**元の文章:**
_ _ _ _ _ _ _

魔女
近所の家の物置でノラ犬が子供を生んだという
ディヤと一緒に見に行った
3匹の可愛い子犬が母親と共にいた
母犬の許可を得て、抱かせてもらった
あぁ・・ 素朴な子犬の臭いがする
その家の青年が、1匹貰ってよと言う
それでディヤが、魔女が止めるのも聞かず子犬の1匹を家に持ち帰った
家に着くと、ディチャが駆け寄って来て
「プラビッシュ兄さんがご飯を作り始めたよ!」 という
魔女は慌てて裏庭に走った
ヤバイ! ヤバイ!!
手遅れだったらどうしよう・・
体中の血管がどくどくした
果たして・・
いた・・! ちゃんと二羽いた・・
気が抜けてへなへなしながら台所に入ると
デバキの弟のプラビッシュが料理の準備をしていて
振り返りざまにこう言った
プラビッシュ 「あぁ魔女、今から美味しいチキンのスープ付きのダルバートを作るからね」
魔女 「チキンはやめて! 野菜がいい!!」
プラビッシュ 「あれ? 魔女はチキンが好きだって聞いたけど・・」
魔女 「野菜が食べたい!!」
それで野菜のダルバートになった
良かったあ~! 間に合った・・
いつも肉好きの自分には自己嫌悪を覚える
それでプラビッシュは野菜のダルバートを作り始めた
台所におわすヒンドゥーの神様
食事が出来るまでの間、散歩に出かけた
どこまでも続く広い田んぼを眺める
収穫時に稲刈りをする女性達の色合いがとても美しい
高い木に登ったり
田んぼのあぜ道で鬼ごっこをしたり
小さな池で熱くなった足を冷やしたり
そこいらを駆け回っているうちに・・
北の空に暗雲が立ち込め、空模様が怪しくなってきた
こうなるとあっという間に豪雨がやって来る
みんなを呼んで足早に家に向かうが
あと5分というところで大粒の雨に追いつかれた
体を拭き、出来上がったダルバート タルカリをいたく
夕刻、ムルパニを後にする
明日はデバキがホテルまで訊ねて来るとのこと
帰り際に、一番おしゃれな服を着ての写真を撮ってくれ
と、デバキと彼女の妹に頼まれた
帰りはタクシーなぞ走っていないからバスだ
ゴビンダの家から、タクシーを降りたところの少し広い道に出て
通りかかったマイクロバンのバスを止める
混みあったバスの座席はいっぱいで
背中を丸めて窓枠につかまる
側に座っていた野菜売り女性が魔女の荷物を取って自分の膝に乗せてくれた
その隣の上品な女性は魔女の目の前を邪魔くさく揺れるバッグを、こっちによこしなさい、と言って持ってくれた
それから車内は賑やかになっていった
魔女 「みなさん、ありがとうね」

_ _ _ _ _ _ _

**抜き出した資料:**
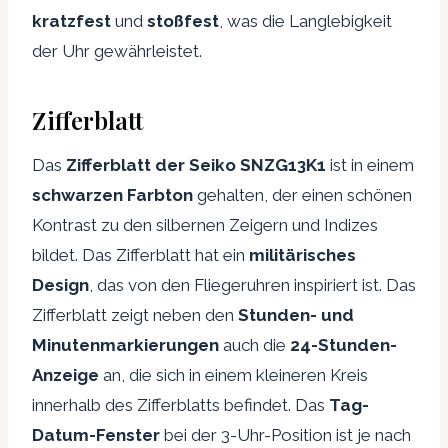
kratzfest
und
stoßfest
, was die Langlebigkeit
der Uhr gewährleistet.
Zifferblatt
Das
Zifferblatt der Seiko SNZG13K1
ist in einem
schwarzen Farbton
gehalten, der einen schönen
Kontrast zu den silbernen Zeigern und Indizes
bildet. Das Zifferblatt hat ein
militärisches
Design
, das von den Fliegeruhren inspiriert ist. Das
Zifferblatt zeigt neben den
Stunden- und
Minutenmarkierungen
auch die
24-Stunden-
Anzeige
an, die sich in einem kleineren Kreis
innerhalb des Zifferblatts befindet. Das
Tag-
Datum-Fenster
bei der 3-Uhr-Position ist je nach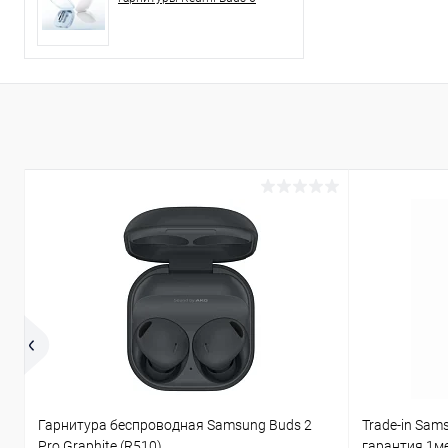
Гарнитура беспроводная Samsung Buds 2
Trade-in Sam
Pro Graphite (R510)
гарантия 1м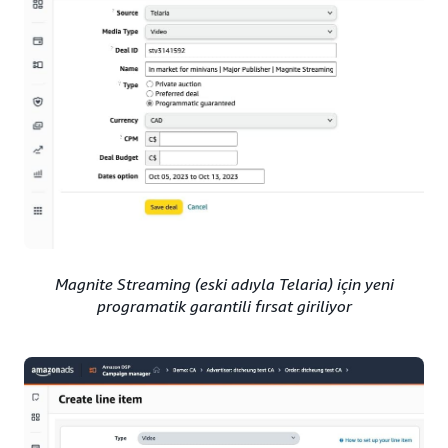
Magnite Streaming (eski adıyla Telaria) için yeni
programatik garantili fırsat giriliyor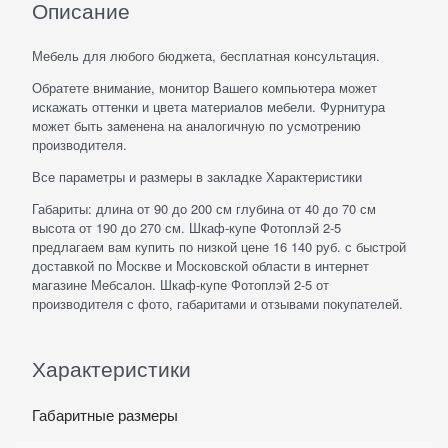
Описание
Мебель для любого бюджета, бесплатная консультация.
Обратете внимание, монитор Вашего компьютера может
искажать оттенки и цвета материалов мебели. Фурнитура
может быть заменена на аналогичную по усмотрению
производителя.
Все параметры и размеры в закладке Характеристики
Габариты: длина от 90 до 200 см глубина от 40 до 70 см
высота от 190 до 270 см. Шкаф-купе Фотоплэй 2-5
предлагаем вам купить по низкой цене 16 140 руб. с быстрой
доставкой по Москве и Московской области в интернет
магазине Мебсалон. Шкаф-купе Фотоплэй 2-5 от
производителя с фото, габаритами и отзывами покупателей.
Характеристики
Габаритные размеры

_ _ _ _ _ _ _

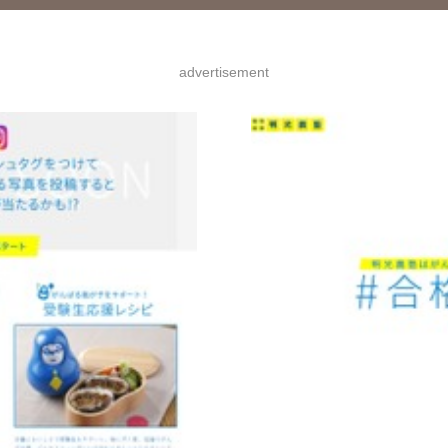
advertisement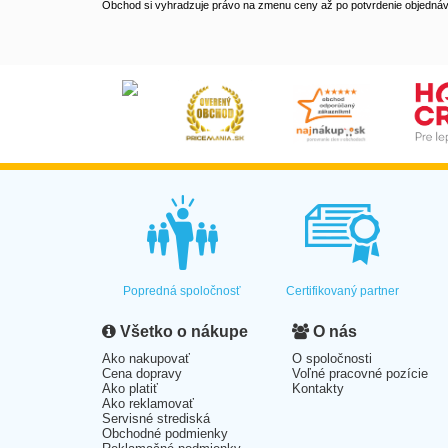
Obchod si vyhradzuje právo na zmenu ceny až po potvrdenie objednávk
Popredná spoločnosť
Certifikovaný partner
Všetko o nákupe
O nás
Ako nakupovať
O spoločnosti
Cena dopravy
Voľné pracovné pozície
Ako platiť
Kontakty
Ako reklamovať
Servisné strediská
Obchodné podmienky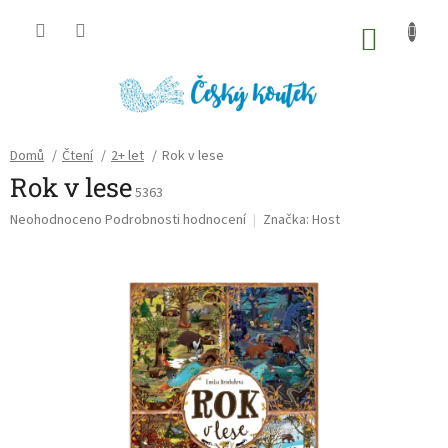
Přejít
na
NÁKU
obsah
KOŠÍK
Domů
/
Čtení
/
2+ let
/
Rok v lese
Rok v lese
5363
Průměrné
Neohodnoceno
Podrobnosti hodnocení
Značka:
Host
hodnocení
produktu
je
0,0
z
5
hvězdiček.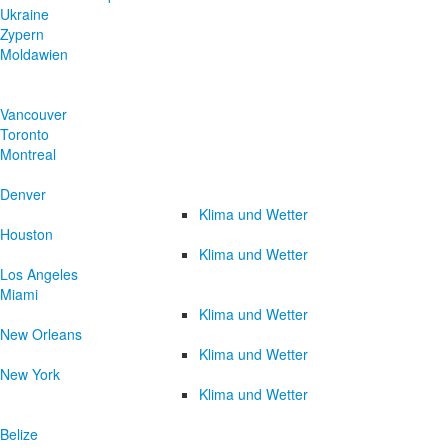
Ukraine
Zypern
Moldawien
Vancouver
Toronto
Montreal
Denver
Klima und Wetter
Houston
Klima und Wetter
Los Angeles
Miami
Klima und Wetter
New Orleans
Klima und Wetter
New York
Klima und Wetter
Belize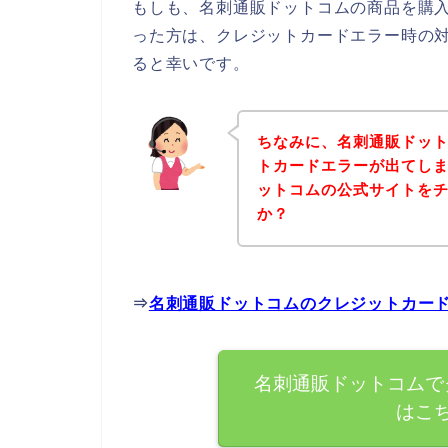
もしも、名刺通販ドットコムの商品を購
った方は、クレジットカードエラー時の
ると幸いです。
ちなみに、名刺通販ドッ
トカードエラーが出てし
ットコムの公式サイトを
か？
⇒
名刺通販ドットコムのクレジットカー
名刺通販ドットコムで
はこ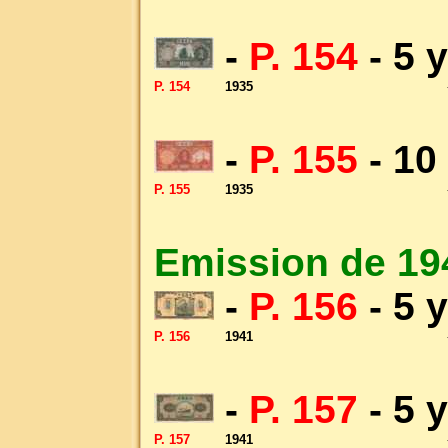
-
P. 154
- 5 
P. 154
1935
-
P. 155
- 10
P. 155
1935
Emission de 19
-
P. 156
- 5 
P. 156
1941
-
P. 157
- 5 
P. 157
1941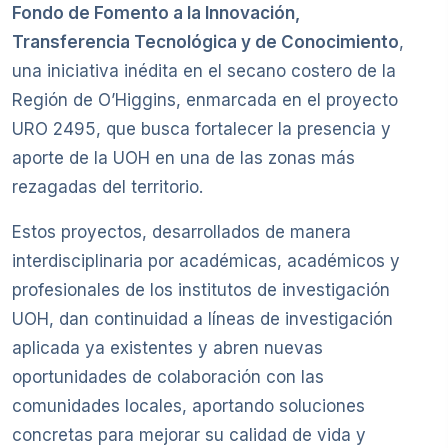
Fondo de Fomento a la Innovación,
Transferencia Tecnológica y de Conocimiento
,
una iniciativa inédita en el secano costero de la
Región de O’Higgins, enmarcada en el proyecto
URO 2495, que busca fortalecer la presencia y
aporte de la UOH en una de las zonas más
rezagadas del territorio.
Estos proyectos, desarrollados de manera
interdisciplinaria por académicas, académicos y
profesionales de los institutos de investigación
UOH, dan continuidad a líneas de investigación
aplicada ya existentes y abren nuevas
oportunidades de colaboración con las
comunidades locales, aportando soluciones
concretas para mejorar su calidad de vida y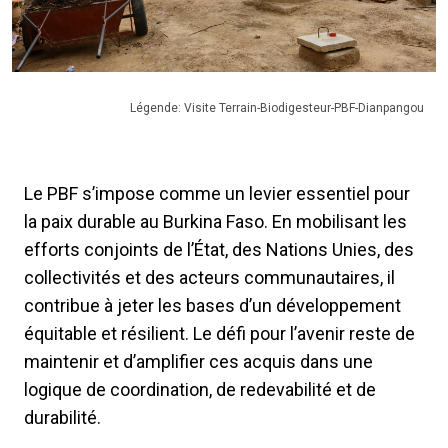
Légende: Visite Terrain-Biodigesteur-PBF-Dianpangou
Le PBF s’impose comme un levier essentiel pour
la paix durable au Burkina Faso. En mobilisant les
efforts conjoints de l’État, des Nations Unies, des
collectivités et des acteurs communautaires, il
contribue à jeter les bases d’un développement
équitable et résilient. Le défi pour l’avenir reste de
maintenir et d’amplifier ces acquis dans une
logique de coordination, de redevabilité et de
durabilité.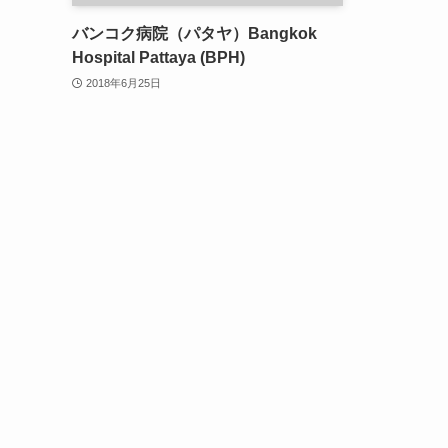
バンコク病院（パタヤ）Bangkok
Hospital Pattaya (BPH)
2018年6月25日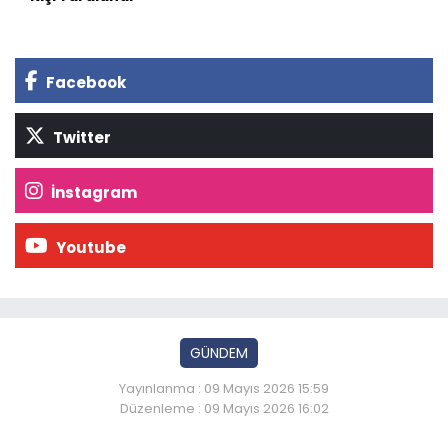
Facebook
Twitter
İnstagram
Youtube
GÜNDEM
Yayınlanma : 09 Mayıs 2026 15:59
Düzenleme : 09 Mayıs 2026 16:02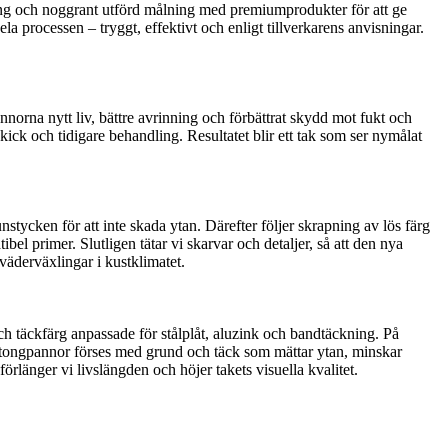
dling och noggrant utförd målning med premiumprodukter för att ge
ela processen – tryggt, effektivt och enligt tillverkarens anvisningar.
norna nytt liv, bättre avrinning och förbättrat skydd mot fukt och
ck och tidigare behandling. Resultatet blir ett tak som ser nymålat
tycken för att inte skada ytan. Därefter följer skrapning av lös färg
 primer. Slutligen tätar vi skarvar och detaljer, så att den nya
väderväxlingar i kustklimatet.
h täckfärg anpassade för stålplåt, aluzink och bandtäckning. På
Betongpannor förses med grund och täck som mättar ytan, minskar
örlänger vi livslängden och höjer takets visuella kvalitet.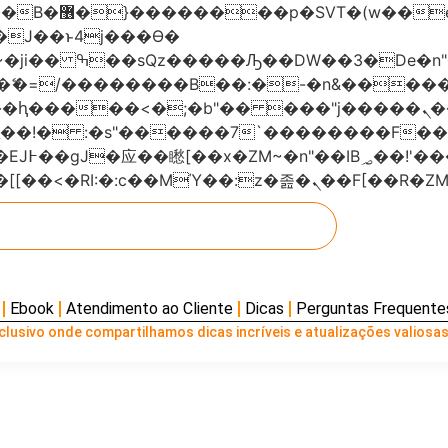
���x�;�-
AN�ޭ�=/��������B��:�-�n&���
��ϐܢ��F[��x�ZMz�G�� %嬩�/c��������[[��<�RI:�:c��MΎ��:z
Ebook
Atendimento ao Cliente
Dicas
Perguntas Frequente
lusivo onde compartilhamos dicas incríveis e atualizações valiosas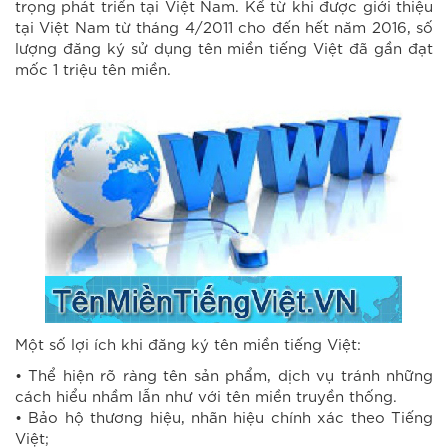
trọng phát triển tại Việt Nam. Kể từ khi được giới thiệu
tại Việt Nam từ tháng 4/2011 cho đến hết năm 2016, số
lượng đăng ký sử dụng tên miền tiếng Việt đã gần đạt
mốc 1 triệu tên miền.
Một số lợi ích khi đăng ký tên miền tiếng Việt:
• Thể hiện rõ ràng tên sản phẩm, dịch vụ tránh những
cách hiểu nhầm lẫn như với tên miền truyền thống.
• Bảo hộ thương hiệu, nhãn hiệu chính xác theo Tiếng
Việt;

_ _ _ _ _ _ _

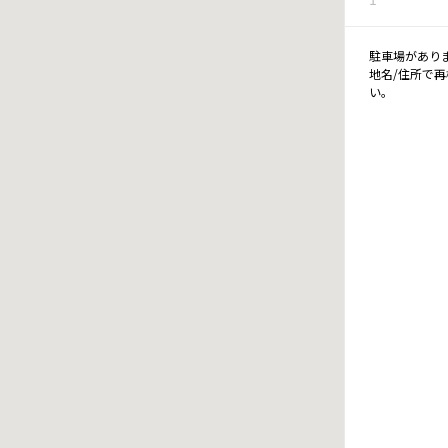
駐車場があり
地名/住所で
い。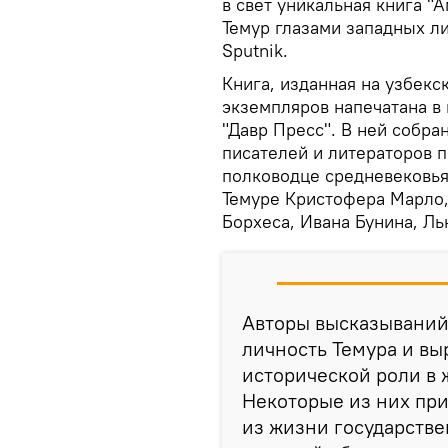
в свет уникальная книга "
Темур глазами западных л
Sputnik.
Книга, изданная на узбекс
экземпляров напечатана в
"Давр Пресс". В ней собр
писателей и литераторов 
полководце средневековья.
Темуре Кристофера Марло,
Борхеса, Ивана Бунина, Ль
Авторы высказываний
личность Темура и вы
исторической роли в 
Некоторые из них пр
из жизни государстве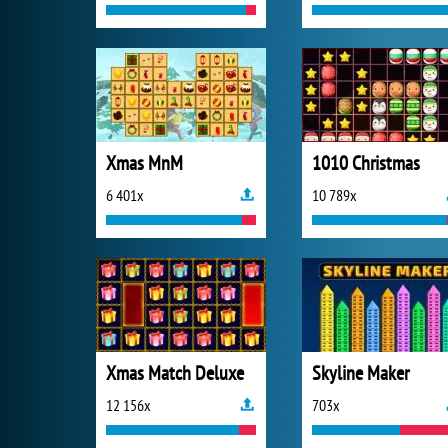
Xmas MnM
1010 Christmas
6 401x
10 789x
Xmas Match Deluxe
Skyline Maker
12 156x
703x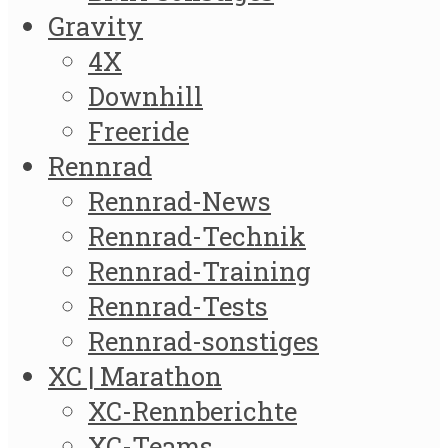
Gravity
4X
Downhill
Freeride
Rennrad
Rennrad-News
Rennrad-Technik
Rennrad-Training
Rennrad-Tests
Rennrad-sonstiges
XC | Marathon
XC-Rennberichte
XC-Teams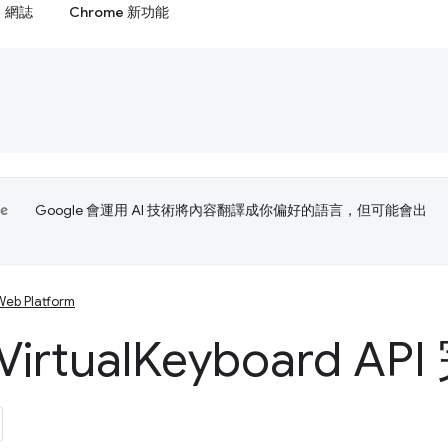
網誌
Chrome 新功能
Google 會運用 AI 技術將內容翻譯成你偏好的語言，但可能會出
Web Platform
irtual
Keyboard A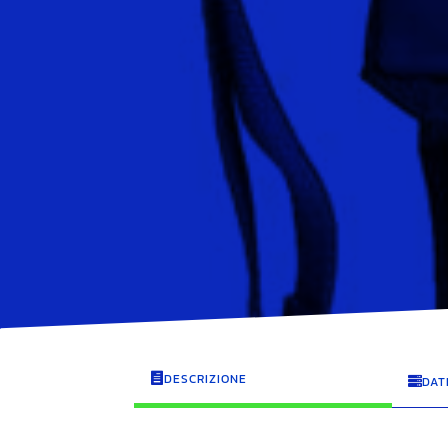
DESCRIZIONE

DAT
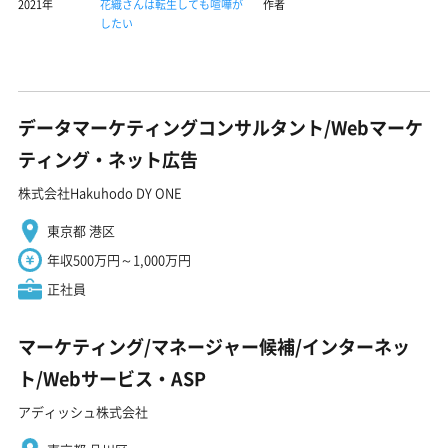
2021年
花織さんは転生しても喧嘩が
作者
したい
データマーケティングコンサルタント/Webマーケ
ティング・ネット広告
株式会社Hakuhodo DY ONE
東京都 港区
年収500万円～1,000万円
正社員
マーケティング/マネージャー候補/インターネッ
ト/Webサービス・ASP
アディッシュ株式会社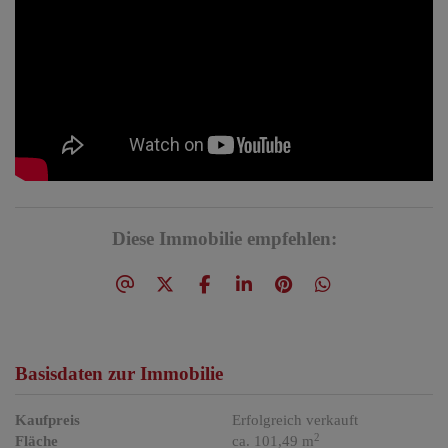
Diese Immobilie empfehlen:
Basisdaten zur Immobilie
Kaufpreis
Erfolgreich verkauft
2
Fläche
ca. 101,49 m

_ _ _ _ _ _ _

ムルパニで過ごした一日の文章を、最後の文のあとから書き継いでください。 この作業に資料はかかわりません。

**作業の結果:**
野菜売りの女性 「あんた、どこから来たのさ」
魔女 「どこからだと思う?」
上品な女性 「う~ん、ネパール人じゃないわね・・」
後ろの女性 「なんだかよくわかんない顔だねぇ」
そのまた後ろの女性 「だけどさ、ネパール語を喋ってるよ」
魔女 「ちょっとしか喋れないよけどね それにしても皆さん美人だね」
上品な女性 「まぁ~たぁ~、そんなこと言っちゃってぇ」
後ろの女性 「あんたの顔もなかなか複雑ねぇ」
野菜売りの女性 「ちょっと、後ろの席の男たち、この人に席を譲りなさいよ!」
男ー1 「ぎゅうぎゅう詰めで動けないよ」
後ろの女性 「なんとかしなさいよ!」
男ー2 「どうにも動けないよ」
上品な女性 「どこまで行くの!」
男たち 「・・」
上品な女性 「もう降りちゃいなさいよ!」
魔女 「いいよ、私はこのままで平気だからさ」
野菜売りの女性 「いいよ、私が立つからあなた座りなさい」
魔女 「平気だから」
野菜売りの女性 「いいからっ!」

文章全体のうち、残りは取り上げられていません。